According to the police, family members have identified him as the missing baby, but they have to follow due process. The infant went missing the same night the body of his grandmother, retired postmistress Nathlee Hamilton, was found at the home with multiple stab wounds.

The baby was reportedly found at about 11:30 pm in a bag near a bar in the Bonham Spring community, near Exchange, Ocho Rios. Derrick Balford, one of three people who found the child, said he and his cousins were at home when they heard a dog barking.

“Mi and mi cousin dem sit on di step and wi hear di dog barking. So mi cousin go a di shop side and look, but he did not see anybody,” he explained. However, when the dog continued barking, he said his cousin became more curious and walked to the area where the dog was and saw a suspicious ‘travelling’ bag. He alerted others to the site.

“Wi si something moving in di bag; so when wi go and look in di bag it was a brown pretty, pretty, baby boy,” he said.

He said he and his cousins contacted the police as they secured a hat and blanket from another family member who has a young child to keep the baby warm until the lawmen arrived.
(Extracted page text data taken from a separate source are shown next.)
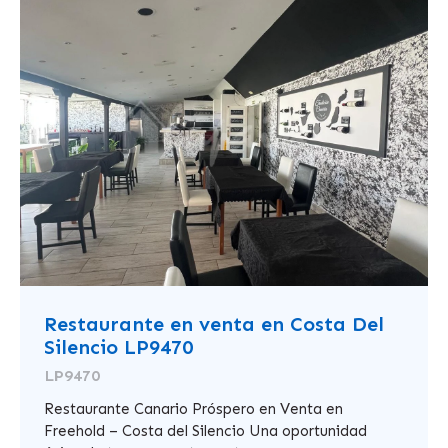
Restaurante en venta en Costa Del
Silencio LP9470
LP9470
Restaurante Canario Próspero en Venta en
Freehold – Costa del Silencio Una oportunidad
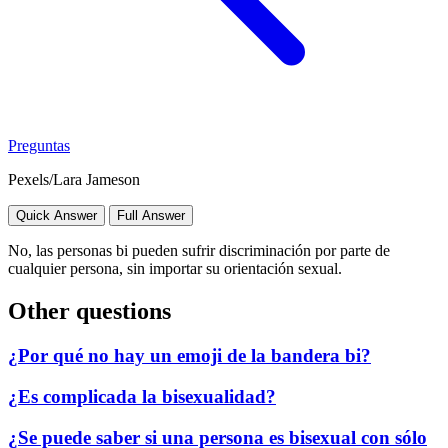
Preguntas
Pexels/Lara Jameson
Quick Answer
Full Answer
No, las personas bi pueden sufrir discriminación por parte de
cualquier persona, sin importar su orientación sexual.
Other questions
¿Por qué no hay un emoji de la bandera bi?
¿Es complicada la bisexualidad?
¿Se puede saber si una persona es bisexual con sólo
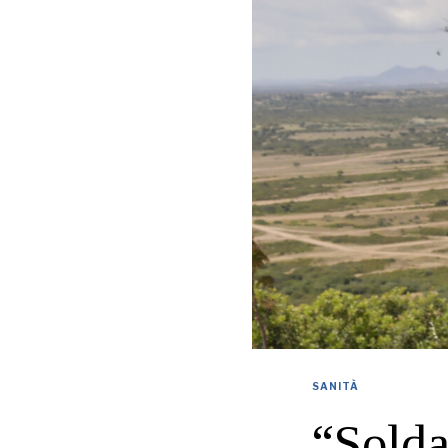
SANITÀ
“Solda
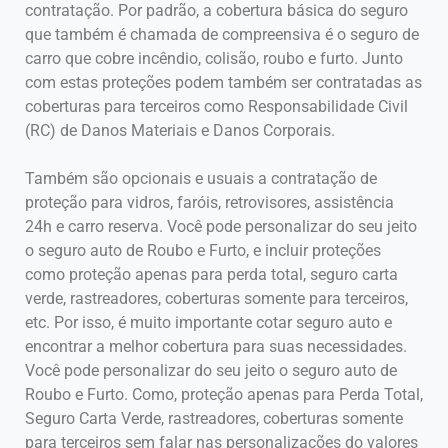
contratação. Por padrão, a cobertura básica do seguro
que também é chamada de compreensiva é o seguro de
carro que cobre incêndio, colisão, roubo e furto. Junto
com estas proteções podem também ser contratadas as
coberturas para terceiros como Responsabilidade Civil
(RC) de Danos Materiais e Danos Corporais.
Também são opcionais e usuais a contratação de
proteção para vidros, faróis, retrovisores, assistência
24h e carro reserva. Você pode personalizar do seu jeito
o seguro auto de Roubo e Furto, e incluir proteções
como proteção apenas para perda total, seguro carta
verde, rastreadores, coberturas somente para terceiros,
etc. Por isso, é muito importante cotar seguro auto e
encontrar a melhor cobertura para suas necessidades.
Você pode personalizar do seu jeito o seguro auto de
Roubo e Furto. Como, proteção apenas para Perda Total,
Seguro Carta Verde, rastreadores, coberturas somente
para terceiros sem falar nas personalizações do valores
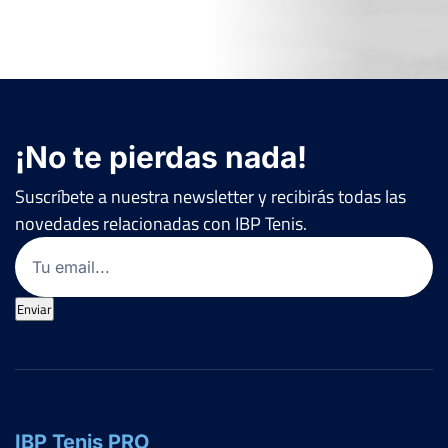
¡No te pierdas nada!
Suscríbete a nuestra newsletter y recibirás todas las
novedades relacionadas con IBP Tenis.
Email
(Obligatorio)
Enviar
IBP Tenis PRO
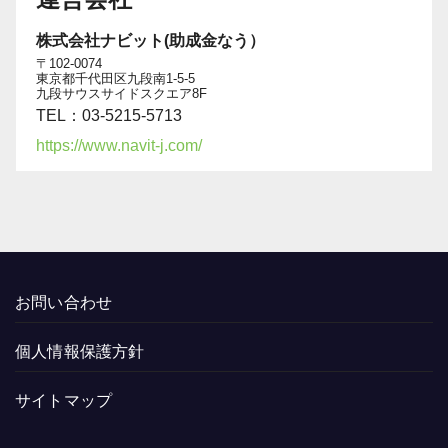
株式会社ナビット(助成金なう）
〒102-0074
東京都千代田区九段南1-5-5
九段サウスサイドスクエア8F
TEL：03-5215-5713
https://www.navit-j.com/
お問い合わせ
個人情報保護方針
サイトマップ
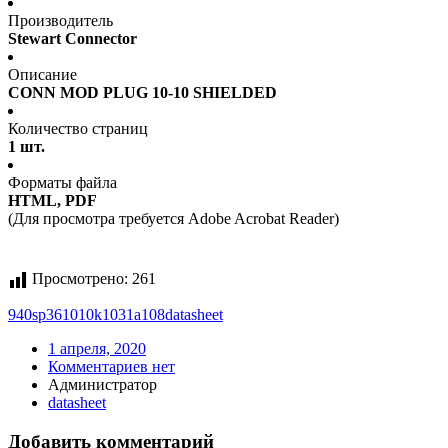
Производитель
Stewart Connector
Описание
CONN MOD PLUG 10-10 SHIELDED
Количество страниц
1 шт.
Форматы файла
HTML, PDF
(Для просмотра требуется Adobe Acrobat Reader)
Просмотрено:
261
940sp361010k1031a108
datasheet
1 апреля, 2020
Комментариев нет
Администратор
datasheet
Добавить комментарий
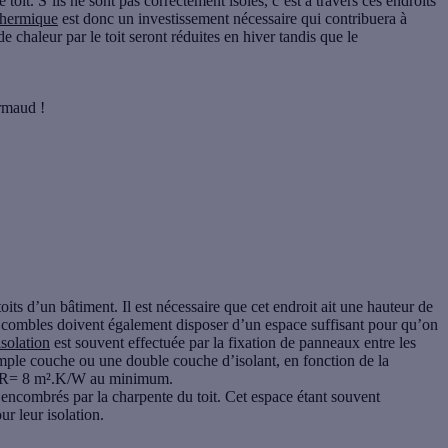
 toit. S’ils ne sont pas correctement isolés, c’est à travers ces endroits
 thermique
est donc un investissement nécessaire qui contribuera à
e chaleur par le toit seront réduites en hiver tandis que le
rmaud !
 toits d’un bâtiment. Il est nécessaire que cet endroit ait une hauteur de
s combles doivent également disposer d’un espace suffisant pour qu’on
isolation
est souvent effectuée par la fixation de panneaux entre les
imple couche ou une double couche d’isolant, en fonction de la
 de R= 8 m².K/W au minimum.
op encombrés par la charpente du toit. Cet espace étant souvent
ur leur isolation.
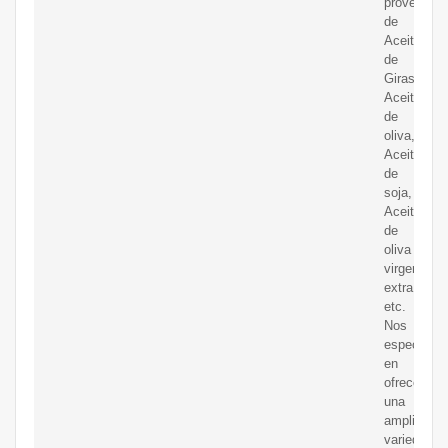
proveedor
de
Aceite
de
Girasol,
Aceite
de
oliva,
Aceite
de
soja,
Aceite
de
oliva
virgen
extra,
etc.
Nos
especiali
en
ofrecer
una
amplia
variedad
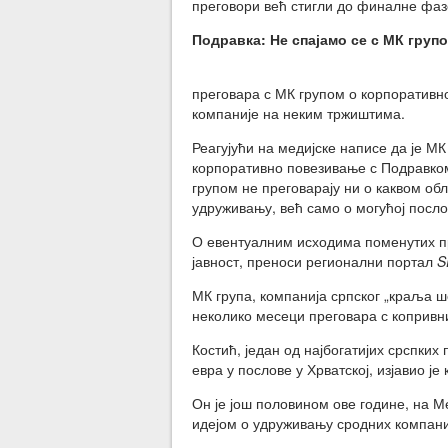
преговори већ стигли до финалне фаз
Подравка: Не спајамо се с МК груп
преговара с МК групом о корпоративн
компаније на неким тржиштима.
Реагујући на медијске написе да је М
корпоративно повезивање с Подравком 
групом не преговарају ни о каквом об
удруживању, већ само о могућој посл
О евентуалним исходима поменутих пр
јавност, преноси регионални портал
S
МК група, компанија српског „краља ш
неколико месеци преговара с копривн
Костић, један од најбогатијих срспких 
евра у послове у Хрватској, изјавио је
Он је још половином ове године, на
идејом о удруживању сродних компаниј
They said they had no idea that it was the missing baby they had heard about on the news. Balford said the discovery has left him angry. “Mi heart grieve mi fi know seh somebody could a really do this; lef’ a young baby in a bag where rain just fall fi the whole day,” Balford stated.

Danielle Davis comforting the crying baby boy who was found in a travelling bag in Bonham Spring, St Ann, Wednesday night.
Danielle Davis comforting the crying baby boy who was found in a travelling bag in Bonham Spring, St Ann, Wednesday night.

“I felt very bad. It’s the first I am experiencing something like this,” added Danielle Davis, one of his cousins.

“We are glad we found the baby at the right time,” she added.

Meanwhile, people in the community told the Jamaica Observer that there are at least two entrances to the area that the person who left the baby could have used.